• Work order
Collect every line of the records below that contains the word "camera".

• Extracted data

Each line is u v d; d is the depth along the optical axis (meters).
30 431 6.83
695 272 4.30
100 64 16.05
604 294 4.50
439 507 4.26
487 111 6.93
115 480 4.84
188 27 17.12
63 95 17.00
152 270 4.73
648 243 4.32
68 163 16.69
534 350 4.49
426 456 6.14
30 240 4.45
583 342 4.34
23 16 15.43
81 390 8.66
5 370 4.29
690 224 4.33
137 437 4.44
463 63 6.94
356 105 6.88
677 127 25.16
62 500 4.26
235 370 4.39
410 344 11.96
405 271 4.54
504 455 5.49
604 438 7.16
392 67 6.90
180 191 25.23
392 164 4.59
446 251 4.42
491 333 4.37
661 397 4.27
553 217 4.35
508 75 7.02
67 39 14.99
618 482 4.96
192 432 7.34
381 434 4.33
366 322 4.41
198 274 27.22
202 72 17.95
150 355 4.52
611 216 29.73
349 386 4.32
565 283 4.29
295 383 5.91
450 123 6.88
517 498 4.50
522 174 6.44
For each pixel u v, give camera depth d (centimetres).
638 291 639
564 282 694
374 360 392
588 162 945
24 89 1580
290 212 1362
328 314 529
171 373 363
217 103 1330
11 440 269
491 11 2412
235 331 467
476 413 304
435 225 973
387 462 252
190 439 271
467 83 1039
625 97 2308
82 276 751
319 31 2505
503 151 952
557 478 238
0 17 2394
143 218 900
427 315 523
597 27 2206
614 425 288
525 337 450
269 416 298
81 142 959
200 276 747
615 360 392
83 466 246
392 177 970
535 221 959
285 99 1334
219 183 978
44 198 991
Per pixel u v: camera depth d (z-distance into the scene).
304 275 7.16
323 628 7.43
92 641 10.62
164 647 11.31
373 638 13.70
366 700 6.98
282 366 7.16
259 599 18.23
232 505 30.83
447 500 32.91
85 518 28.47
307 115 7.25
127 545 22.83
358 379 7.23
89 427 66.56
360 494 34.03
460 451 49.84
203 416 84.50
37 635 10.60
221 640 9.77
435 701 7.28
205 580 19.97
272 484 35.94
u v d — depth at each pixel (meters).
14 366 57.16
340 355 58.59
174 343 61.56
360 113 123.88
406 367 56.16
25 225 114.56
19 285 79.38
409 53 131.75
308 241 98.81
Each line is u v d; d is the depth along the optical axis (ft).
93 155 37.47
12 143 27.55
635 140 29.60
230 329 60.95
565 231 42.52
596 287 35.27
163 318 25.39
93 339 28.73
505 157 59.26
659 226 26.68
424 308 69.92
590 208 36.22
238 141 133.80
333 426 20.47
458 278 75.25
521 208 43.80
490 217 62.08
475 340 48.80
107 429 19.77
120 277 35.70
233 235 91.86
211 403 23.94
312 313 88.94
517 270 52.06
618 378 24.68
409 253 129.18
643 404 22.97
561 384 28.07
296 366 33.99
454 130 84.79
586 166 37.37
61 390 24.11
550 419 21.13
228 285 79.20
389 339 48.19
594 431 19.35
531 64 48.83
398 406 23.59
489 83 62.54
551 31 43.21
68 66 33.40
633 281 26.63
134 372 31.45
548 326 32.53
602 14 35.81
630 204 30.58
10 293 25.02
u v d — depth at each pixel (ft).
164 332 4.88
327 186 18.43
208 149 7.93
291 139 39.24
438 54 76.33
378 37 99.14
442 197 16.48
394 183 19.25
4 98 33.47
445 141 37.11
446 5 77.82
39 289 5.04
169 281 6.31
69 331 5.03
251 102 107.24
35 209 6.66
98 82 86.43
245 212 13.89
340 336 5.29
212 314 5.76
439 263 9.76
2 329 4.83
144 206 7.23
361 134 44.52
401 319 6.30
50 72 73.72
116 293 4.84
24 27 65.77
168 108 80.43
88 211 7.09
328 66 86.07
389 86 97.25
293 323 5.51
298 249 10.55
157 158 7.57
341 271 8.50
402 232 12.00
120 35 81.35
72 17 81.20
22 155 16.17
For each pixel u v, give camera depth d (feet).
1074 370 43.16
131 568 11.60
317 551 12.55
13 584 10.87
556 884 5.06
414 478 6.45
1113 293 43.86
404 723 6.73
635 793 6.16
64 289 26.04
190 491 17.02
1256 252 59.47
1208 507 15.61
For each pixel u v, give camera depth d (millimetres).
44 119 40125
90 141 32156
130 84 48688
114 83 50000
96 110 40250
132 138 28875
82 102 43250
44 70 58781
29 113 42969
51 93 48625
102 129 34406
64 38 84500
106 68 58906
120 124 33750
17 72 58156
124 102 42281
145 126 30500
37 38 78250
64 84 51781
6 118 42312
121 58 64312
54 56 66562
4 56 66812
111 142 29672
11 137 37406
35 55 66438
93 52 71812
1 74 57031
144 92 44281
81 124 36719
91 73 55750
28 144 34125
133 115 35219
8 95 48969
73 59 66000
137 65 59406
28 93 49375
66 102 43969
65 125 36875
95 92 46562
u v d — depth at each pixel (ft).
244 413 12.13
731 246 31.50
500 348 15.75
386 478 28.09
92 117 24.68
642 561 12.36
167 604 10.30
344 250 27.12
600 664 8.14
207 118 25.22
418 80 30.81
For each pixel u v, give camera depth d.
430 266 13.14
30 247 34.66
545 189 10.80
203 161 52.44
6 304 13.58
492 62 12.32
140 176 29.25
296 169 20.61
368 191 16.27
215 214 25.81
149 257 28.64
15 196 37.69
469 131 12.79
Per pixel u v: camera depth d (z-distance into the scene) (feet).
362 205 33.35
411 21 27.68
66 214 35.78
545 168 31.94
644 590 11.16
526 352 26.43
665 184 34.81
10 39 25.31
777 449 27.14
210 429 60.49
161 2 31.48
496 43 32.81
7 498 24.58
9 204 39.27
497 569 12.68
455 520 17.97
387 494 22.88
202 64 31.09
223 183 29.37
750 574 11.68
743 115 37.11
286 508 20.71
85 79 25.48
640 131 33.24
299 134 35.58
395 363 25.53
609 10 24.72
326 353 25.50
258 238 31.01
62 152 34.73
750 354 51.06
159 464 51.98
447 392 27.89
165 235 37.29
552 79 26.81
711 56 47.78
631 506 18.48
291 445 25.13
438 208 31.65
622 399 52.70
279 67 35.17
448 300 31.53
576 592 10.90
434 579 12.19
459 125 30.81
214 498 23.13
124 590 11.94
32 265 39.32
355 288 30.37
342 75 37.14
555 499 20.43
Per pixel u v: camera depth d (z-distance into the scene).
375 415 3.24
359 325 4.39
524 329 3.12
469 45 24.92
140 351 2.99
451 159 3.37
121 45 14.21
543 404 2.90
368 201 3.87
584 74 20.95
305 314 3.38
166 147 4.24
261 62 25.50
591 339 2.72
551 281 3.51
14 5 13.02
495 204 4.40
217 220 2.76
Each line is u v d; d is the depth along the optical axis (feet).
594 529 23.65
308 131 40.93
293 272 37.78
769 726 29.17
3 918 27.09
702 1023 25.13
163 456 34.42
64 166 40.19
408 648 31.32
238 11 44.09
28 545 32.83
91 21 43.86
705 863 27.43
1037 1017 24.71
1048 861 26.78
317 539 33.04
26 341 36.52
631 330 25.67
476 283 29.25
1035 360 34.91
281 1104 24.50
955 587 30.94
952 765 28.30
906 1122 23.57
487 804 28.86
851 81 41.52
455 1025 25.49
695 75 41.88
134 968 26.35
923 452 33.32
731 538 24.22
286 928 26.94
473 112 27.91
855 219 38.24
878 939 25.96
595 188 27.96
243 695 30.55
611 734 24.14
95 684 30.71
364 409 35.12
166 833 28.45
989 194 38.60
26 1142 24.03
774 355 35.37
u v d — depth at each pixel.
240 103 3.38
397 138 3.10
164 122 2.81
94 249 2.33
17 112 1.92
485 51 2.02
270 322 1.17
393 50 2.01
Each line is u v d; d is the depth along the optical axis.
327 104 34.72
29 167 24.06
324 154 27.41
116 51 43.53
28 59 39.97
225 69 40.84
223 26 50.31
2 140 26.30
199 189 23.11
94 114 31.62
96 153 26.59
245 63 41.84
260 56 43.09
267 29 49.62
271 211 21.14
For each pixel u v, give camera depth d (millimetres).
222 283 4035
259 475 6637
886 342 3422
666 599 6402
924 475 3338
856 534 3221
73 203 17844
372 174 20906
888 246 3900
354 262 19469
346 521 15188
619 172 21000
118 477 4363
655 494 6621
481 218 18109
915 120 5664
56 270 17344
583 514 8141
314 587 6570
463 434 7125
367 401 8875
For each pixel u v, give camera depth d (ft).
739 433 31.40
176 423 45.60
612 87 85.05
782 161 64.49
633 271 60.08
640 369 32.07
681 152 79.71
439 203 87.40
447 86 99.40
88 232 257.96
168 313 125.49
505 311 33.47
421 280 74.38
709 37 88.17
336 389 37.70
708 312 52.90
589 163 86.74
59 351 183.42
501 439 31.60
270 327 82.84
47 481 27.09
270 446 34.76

• Worked solution
For each pixel u v, give camera depth d (centimetres).
Per pixel u v: camera depth d (z-distance into the scene).
For each pixel u v, give camera depth d (feet).
For each pixel u v, give camera depth d (millimetres).
For each pixel u v, give camera depth d.
Per pixel u v: camera depth d (z-distance into the scene) (feet).
Per pixel u v: camera depth d (z-distance into the scene).
For each pixel u v, give camera depth d (millimetres).
For each pixel u v, give camera depth d (ft).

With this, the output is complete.